A Fan’s Notes
by Frederick Exley
385 pages / $16 Buy from Amazon
Though not a formal review per se—a sort of dependency on the author renders me useless to approach it in some Kakutanian format to perhaps bring a notion of what will follow when the pages are opened up and the narrative begins—I still cannot think of a novel better to be explored in a few hundred words that affected me of late than Frederick Exley’s A Fan’s Notes.
Tending to be referred to as the go-to novel for lost undergraduates (guilty, it should be admitted early on), Exley’s masterpiece is the first in a trilogy of roman a clef works of fiction describing the life of a character named Frederick Exley, who’s seen largely the same things as its author—the two books that follow are Pages From a Cold Island and Last Notes From Home; both equally as triumphant as their predecessor and in true fanatical circles are thought of as the middle and last works in an omnibus rather than a separate and lesser force than the original.

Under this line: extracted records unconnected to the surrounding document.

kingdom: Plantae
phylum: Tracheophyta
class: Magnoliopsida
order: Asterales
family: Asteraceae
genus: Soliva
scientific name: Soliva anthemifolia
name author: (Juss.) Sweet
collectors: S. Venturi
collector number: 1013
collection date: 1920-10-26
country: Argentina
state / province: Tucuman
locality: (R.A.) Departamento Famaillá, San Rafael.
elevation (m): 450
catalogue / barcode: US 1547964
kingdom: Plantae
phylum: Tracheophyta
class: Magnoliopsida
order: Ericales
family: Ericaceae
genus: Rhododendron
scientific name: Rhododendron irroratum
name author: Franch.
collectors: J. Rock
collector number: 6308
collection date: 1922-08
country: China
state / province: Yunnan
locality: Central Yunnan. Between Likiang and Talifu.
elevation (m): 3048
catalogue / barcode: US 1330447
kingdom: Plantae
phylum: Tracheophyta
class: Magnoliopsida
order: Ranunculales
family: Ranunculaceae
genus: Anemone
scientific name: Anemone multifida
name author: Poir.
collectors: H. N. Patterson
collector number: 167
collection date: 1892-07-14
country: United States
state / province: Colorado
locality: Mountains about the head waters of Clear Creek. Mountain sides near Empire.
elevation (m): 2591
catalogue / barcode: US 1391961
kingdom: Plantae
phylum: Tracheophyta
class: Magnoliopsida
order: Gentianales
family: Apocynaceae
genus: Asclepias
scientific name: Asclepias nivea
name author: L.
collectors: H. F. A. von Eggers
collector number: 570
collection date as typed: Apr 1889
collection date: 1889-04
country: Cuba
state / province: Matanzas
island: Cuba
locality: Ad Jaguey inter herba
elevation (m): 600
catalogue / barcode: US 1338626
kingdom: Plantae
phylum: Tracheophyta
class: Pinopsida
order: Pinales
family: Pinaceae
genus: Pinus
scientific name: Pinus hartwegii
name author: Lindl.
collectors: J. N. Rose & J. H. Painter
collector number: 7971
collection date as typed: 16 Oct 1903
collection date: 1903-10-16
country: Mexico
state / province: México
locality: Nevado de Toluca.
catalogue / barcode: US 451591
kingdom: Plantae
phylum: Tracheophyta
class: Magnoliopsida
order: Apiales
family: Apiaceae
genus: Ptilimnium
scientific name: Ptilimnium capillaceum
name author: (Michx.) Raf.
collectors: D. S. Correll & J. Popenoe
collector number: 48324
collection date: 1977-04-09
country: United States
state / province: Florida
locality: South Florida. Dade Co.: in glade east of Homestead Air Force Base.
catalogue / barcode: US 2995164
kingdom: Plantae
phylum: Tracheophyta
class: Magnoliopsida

I came upon Exley in the fall, which any avid fan will acknowledge is the perfect time to discover him, as much of the novel’s emphasis is on the impact of football—more pointedly, the Giants in the Frank Gifford era—on its protagonist and essentially describes him losing his mind over both a love of the game and of literature. Throughout the narrative it’s as common to have a random digression into a description of the college years of Gifford at USC—they, Exley and Gifford, attended at the same time and were lightly acquainted—as it is for him to cite the letters and journals of F. Scott Fitzgerald losing his mind when Zelda found herself bound up in an insane asylum.